My reverend father turned about in great wrath and indignation, and went away in search of John, but I kept out of the way, and listened at a back window; for John was dressing the plot of ground behind the house; and I hope it was no sin in me that I did rejoice in the dialogue which took place, it being the victory of righteousness over error.
‘Well, John, this is a fine day for your delving work.’
‘Ay, it’s a tolerable day, sir.’
‘Are you thankful in your heart, John, for such temporal mercies as these?’
‘Aw doubt we’re a’ ower little thankfu’, sir, baith for temporal an’ speeritual mercies; but it isna aye the maist thankfu’ heart that maks the greatest fraze wi’ the tongue.’
‘I hope there is nothing personal under that remark, John?’
‘Gin the bannet fits ony body’s head, they’re unco welcome to it, sir, for me.’
‘John, I do not approve of these innuendoes. You have an arch malicious manner of vending your aphorisms, which the men of the world are too apt to read the wrong way, for your dark hints are sure to have one very bad meaning.’
‘Hout na, sir, it’s only bad folks that think sae. They find ma bits o’ gibes come hame to their hearts wi’ a kind o’ yerk, an’ that gars them wince.’
‘That saying is ten times worse than the other, John; it is a manifest insult: it is just telling me to my face that you think me a bad man.’
‘A body canna help his thoughts, sir.’
‘No, but a man’s thoughts are generally formed from observation. Now I should like to know, even from the mouth of a misbeliever, what part of my conduct warrants such a conclusion.’
‘Nae particular pairt, sir; I draw a’ my conclusions frae the haill o’ a man’s character, an’ I’m no that aften far wrong.’
‘Well, John, and what sort of general character do you suppose mine to be?’
‘Yours is a Scripture character, sir, an’ I’ll prove it.’
‘I hope so, John. Well, which of the Scripture characters do you think approximates nearest to my own?’
‘Guess, sir, guess; I wish to lead a proof.’
‘Why, if it be an Old Testament character, I hope it is Melchizedek, for at all events you cannot deny there is one point of resemblance: I, like him, am a preacher of righteousness. If it be a New Testament character, I suppose you mean the Apostle of the Gentiles, of whom I am an unworthy representative.’
‘Na, na, sir, better nor that still, an’ fer closer is the resemblance. When ye bring me to the point, I maun speak. Ye are the just Pharisee, sir, that gaed up wi’ the poor publican to pray in the Temple; an’ ye’re acting the very same pairt at this time, an’ saying i’ your heart, “God, I thank thee that I am not as othe
r men are, an’ in nae way like this poor misbelieving unregenerate sinner, John Barnet.” ’

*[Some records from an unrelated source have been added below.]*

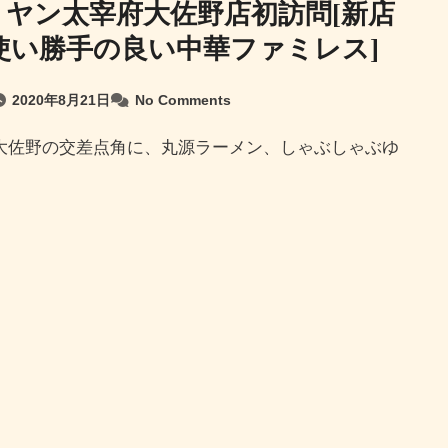
ミヤン太宰府大佐野店初訪問[新店
使い勝手の良い中華ファミレス]
2020年8月21日
No Comments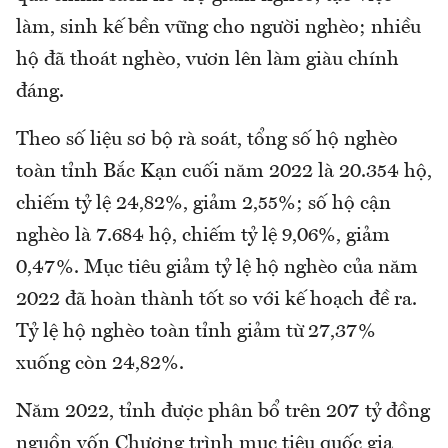
làm, sinh kế bền vững cho người nghèo; nhiều
hộ đã thoát nghèo, vươn lên làm giàu chính
đáng.
Theo số liệu sơ bộ rà soát, tổng số hộ nghèo
toàn tỉnh Bắc Kạn cuối năm 2022 là 20.354 hộ,
chiếm tỷ lệ 24,82%, giảm 2,55%; số hộ cận
nghèo là 7.684 hộ, chiếm tỷ lệ 9,06%, giảm
0,47%. Mục tiêu giảm tỷ lệ hộ nghèo của năm
2022 đã hoàn thành tốt so với kế hoạch đề ra.
Tỷ lệ hộ nghèo toàn tỉnh giảm từ
27,37%
xuống còn 24,82%.
Năm 2022, tỉnh được phân bổ trên 207 tỷ đồng
nguồn vốn Chương trình mục tiêu quốc gia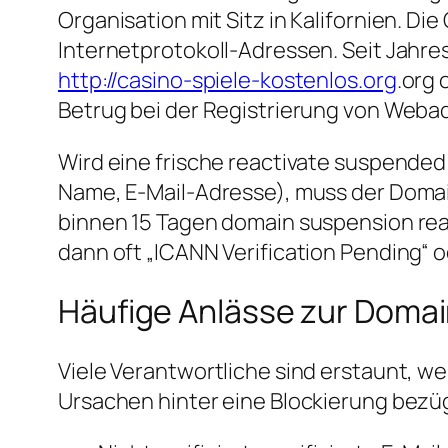
Organisation mit Sitz in Kalifornien. D
Internetprotokoll-Adressen. Seit Jahr
http://casino-spiele-kostenlos.org
.org 
Betrug bei der Registrierung von Weba
Wird eine frische reactivate suspended
Name, E-Mail-Adresse), muss der Domain
binnen 15 Tagen domain suspension reas
dann oft „ICANN Verification Pending“ o
Häufige Anlässe zur Domai
Viele Verantwortliche sind erstaunt, we
Ursachen hinter eine Blockierung bezü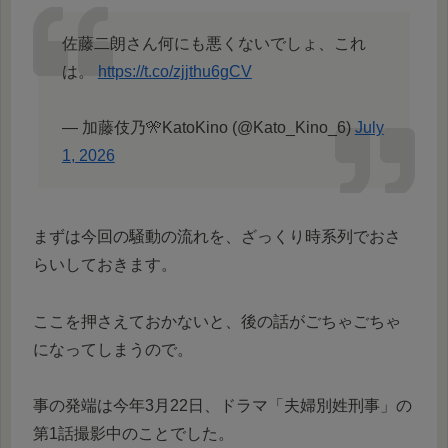
佐藤二朗さん何にも悪くないでしょ、これ
は。
https://t.co/zjjthu6gCV
— 加藤伎乃🎌KatoKino (@Kato_Kino_6)
July
1, 2026
まずは今回の騒動の流れを、ざっくり時系列でおさ
らいしておきます。
ここを押さえておかないと、後の話がごちゃごちゃ
になってしまうので。
事の発端は今年3月22日、ドラマ「夫婦別姓刑事」の
第1話撮影中のことでした。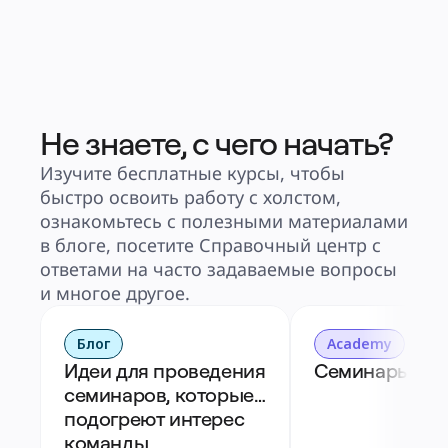
Не знаете, с чего начать?
Изучите бесплатные курсы, чтобы
быстро освоить работу с холстом,
ознакомьтесь с полезными материалами
в блоге, посетите Справочный центр с
ответами на часто задаваемые вопросы
и многое другое.
Блог
Academy
Идеи для проведения 
Семинары в M
семинаров, которые 
подогреют интерес 
команды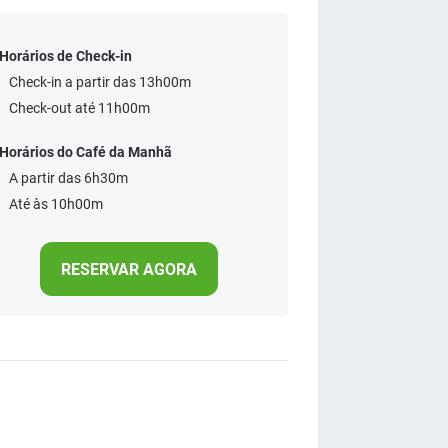
Horários de Check-in
Check-in a partir das 13h00m
Check-out até 11h00m
Horários do Café da Manhã
A partir das 6h30m
Até às 10h00m
RESERVAR AGORA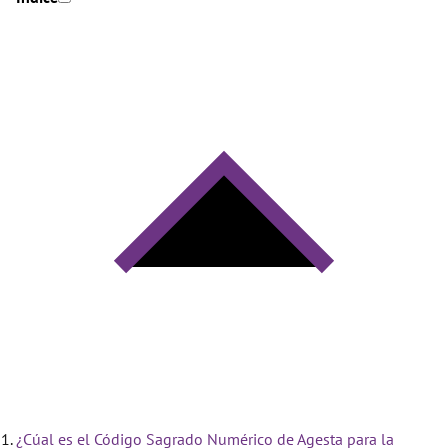
¿Cúal es el Código Sagrado Numérico de Agesta para la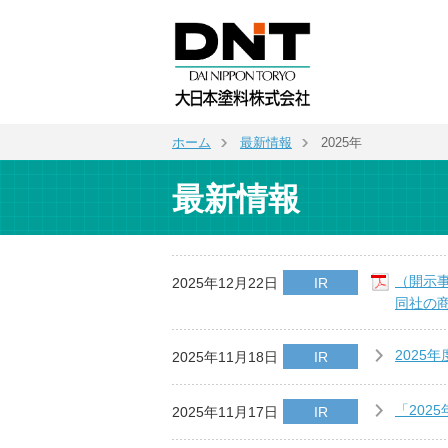
ホーム
最新情報
2025年
最新情報
（開示
2025年12月22日
IR
同社の商
2025
2025年11月18日
IR
「202
2025年11月17日
IR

‘I hope I may say so indeed.’
‘There now! I tauld you how it was! But, d’ye hear, maister. Here stands the poor sinner, John Barnet, your beadle an’ servantman, wha wadna change chances wi’ you in the neist world, nor consciences in this, for ten times a’ that you possess — your justification by faith an’ awthegither.’
‘You are extremely audacious and impertinent, John; but the language of reprobation cannot affect me: I came only to ask you one question, which I desire you to answer candidly. Did you ever say to anyone that I was the boy Robert’s natural father?’
‘Hout na, sir! Ha-ha-ha! Aih, fie, na, sir! I durst-na say that for my life. I doubt the black stool, an’ the sack gown, or maybe the juggs wad hae been my portion had I said sic a thing as that. Hout, hout! Fie, fie! Unco-like doings thae for a Melchizedek or a Saint Paul!’
‘John, you are a profane old man, and I desire that you will not presume to break your jests on me. Tell me, dare you say, or dare you think, that I am the natural father of that boy?’
‘Ye canna hinder me to think whatever I like, sir, nor can I hinder mysel.’
‘But did you ever say to anyone that he resembled me, and fathered himself well enough?’
‘I hae said mony a time that he resembled you, sir. Naebody can mistake that.’
‘But, John, there are many natural reasons for such likenesses, besides that of consanguinity. They depend much on the thoughts and affections of the mother; and it is probable that the mother of this boy, being deserted by her worthless husband, having turned her thoughts on me, as likely to be her protector, may have caused this striking resemblance.’